Pocock asked where he could encounter the type of suffering he would see while in the Peace Corps. Father Beltran told him to go see the sisters at Our Lady of Perpetual Help Home.
Right away, the sister to whom he was assigned asked him to help shave a patient. The new volunteer had never used that particular type of razor, but the sister said it didn’t matter.
“She was so wise. She threw me into the deep end of the pool where I had to start swimming,” Pocock said.
He said he never made it to the Peace Corps because the position he applied for was eliminated, but he found his calling.

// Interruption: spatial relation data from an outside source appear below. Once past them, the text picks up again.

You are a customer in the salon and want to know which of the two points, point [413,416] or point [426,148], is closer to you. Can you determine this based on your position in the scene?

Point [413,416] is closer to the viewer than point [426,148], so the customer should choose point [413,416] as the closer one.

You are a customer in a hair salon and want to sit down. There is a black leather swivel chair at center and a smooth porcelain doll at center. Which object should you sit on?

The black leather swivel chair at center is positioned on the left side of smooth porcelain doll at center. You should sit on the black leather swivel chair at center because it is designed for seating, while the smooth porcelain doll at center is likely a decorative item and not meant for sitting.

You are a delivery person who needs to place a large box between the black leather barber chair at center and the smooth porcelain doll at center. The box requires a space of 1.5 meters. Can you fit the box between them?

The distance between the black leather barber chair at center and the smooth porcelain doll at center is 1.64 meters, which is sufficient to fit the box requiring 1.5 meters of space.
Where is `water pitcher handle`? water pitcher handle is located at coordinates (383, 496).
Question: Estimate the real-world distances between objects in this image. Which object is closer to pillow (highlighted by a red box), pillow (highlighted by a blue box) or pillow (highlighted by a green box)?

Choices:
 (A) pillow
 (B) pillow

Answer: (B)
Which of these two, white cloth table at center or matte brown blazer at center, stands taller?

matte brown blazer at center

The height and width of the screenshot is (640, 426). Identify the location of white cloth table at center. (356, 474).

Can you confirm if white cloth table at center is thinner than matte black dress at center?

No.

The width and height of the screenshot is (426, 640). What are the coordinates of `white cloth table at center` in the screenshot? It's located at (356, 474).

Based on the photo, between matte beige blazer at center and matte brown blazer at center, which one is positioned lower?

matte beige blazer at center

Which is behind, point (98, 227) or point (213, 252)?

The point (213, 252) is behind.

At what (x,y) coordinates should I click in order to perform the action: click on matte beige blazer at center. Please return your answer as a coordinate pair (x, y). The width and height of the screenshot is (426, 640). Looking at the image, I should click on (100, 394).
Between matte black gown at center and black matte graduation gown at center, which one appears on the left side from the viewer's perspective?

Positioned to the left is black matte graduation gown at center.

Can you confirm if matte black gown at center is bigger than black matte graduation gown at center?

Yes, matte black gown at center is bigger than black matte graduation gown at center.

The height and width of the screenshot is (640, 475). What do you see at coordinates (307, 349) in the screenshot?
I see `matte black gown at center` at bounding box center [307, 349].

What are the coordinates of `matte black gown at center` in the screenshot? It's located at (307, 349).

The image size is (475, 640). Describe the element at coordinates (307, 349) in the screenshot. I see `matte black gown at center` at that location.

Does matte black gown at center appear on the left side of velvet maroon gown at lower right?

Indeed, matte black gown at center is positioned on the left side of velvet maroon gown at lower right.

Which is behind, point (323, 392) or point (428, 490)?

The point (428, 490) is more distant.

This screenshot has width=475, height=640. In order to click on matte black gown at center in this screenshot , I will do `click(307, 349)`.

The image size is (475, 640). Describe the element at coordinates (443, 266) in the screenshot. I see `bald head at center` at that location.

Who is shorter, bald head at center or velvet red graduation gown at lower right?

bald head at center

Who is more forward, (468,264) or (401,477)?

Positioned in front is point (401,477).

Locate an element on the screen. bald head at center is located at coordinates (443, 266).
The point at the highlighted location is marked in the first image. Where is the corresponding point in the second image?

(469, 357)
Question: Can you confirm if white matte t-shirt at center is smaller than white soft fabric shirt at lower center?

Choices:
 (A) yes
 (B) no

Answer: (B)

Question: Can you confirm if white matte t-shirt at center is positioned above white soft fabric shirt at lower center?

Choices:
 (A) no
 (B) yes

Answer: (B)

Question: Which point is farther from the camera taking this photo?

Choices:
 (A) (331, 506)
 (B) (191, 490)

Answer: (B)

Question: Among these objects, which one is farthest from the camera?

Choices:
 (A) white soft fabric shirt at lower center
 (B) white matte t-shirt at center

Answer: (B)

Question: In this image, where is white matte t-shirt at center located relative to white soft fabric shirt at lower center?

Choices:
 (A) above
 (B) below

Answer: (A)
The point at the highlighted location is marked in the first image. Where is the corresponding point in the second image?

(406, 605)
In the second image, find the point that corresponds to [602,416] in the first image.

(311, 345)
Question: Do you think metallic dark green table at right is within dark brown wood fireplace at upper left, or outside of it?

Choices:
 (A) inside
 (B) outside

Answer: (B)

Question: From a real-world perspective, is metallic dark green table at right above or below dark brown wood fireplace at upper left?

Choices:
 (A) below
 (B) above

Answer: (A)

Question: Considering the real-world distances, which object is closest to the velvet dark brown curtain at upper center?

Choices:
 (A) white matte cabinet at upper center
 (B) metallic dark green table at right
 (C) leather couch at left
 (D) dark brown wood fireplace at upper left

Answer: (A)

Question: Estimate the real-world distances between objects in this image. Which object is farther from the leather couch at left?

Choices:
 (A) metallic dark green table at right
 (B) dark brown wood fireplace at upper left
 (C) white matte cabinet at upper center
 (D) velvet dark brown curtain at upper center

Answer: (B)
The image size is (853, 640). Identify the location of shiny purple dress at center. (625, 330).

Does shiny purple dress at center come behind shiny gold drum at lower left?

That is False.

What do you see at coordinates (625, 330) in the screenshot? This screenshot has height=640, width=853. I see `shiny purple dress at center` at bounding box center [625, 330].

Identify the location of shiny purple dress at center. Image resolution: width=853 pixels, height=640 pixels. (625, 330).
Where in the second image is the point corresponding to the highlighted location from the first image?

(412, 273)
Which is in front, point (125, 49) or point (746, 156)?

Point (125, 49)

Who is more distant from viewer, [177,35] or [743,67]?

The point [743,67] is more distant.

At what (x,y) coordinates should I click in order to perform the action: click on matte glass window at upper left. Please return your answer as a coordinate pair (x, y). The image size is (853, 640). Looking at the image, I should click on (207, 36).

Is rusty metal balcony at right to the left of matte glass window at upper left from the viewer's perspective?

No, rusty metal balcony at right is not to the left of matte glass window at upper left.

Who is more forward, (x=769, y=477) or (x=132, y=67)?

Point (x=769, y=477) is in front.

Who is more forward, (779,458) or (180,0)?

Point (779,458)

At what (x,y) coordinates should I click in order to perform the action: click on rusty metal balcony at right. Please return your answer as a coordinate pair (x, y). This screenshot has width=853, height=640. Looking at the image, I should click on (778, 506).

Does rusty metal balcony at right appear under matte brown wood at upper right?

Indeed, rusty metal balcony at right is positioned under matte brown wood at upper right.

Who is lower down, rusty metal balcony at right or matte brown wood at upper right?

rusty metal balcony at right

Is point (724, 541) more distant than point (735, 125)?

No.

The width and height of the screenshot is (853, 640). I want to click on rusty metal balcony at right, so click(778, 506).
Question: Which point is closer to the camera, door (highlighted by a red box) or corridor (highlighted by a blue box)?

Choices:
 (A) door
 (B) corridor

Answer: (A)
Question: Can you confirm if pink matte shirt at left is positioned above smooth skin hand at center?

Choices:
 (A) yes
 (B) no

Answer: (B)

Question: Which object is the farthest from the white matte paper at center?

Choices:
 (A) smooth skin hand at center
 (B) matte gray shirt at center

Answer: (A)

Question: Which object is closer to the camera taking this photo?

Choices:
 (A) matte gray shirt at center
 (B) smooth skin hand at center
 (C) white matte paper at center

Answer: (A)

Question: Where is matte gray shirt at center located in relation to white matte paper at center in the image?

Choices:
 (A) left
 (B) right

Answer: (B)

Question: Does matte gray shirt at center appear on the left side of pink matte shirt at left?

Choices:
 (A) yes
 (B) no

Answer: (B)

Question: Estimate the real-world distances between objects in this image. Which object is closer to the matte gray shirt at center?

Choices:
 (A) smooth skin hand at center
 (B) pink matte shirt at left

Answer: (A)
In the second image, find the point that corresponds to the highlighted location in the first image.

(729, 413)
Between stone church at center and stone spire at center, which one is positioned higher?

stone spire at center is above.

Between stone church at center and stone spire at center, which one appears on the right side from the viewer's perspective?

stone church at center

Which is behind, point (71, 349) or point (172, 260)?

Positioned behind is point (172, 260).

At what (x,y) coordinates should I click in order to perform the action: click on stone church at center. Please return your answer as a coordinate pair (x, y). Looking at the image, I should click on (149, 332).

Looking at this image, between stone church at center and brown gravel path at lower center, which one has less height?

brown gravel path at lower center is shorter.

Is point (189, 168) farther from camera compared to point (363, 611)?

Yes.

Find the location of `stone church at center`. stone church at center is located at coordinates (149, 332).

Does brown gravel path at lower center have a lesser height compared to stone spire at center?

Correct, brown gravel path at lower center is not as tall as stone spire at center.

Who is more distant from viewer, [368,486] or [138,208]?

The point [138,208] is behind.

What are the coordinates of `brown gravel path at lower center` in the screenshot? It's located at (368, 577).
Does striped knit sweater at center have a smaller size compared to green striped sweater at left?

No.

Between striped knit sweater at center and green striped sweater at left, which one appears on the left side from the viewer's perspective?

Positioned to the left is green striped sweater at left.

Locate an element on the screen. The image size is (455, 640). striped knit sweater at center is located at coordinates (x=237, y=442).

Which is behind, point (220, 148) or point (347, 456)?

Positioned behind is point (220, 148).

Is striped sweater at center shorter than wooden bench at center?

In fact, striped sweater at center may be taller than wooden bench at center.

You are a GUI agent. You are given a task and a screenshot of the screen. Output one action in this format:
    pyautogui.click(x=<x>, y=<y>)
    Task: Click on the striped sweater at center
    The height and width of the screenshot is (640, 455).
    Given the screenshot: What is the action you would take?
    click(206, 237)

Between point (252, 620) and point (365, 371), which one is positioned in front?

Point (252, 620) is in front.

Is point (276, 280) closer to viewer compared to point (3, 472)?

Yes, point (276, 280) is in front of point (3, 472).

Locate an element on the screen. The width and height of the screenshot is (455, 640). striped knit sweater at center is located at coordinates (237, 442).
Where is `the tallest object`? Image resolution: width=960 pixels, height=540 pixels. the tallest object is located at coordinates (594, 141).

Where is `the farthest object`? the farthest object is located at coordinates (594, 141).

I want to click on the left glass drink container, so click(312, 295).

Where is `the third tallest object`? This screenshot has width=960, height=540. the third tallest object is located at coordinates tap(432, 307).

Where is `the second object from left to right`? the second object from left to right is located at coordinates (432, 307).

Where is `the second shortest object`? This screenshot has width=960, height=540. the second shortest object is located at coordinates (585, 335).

“I did not have to go 3,000 miles to be a missionary,” he said. “I found I could be a missionary in my own town at the bedside of the sick and that changed my life. I am so grateful.”
Pocock said that the sisters showed him every day “their courage, their dedication and their cheerfulness of heart.”
“Truly we serve the Lord in the guise of the afflicted, the broken, the lonely, and that is something the Hawthorne Dominicans demonstrate with such confidence,” he noted.
In an interview, he said that he first worked at the home as a volunteer and joined the staff nine months later.
“Basically I worked as a patient-care person,” Pocock said. “I helped with bathing, feeding and dressing patients; changing sheets. It was all-encompassing work.”
He said one of his fondest memories was of time spent with the late Msgr. Michael Manning, who had Parkinson’s disease.
“Archbishop Thomas Donnellan asked the sisters to take care of Msgr. Manning and they did.”
“I would vest him and help him get ready for Mass and we would have Mass together,” Pocock said.
Pocock is currently a senior chaplain at Emory Saint Joseph’s Hospital, Atlanta, and a member of the ethics committee at the hospital. He is also Georgia’s representative in the National Association of Catholic Chaplains.
Pocock said one patient remarked to him that Our Lady of Perpetual Help Home was an oasis.
“The home is a place of sustenance and peace. It is a life-affirming place,” Pocock said.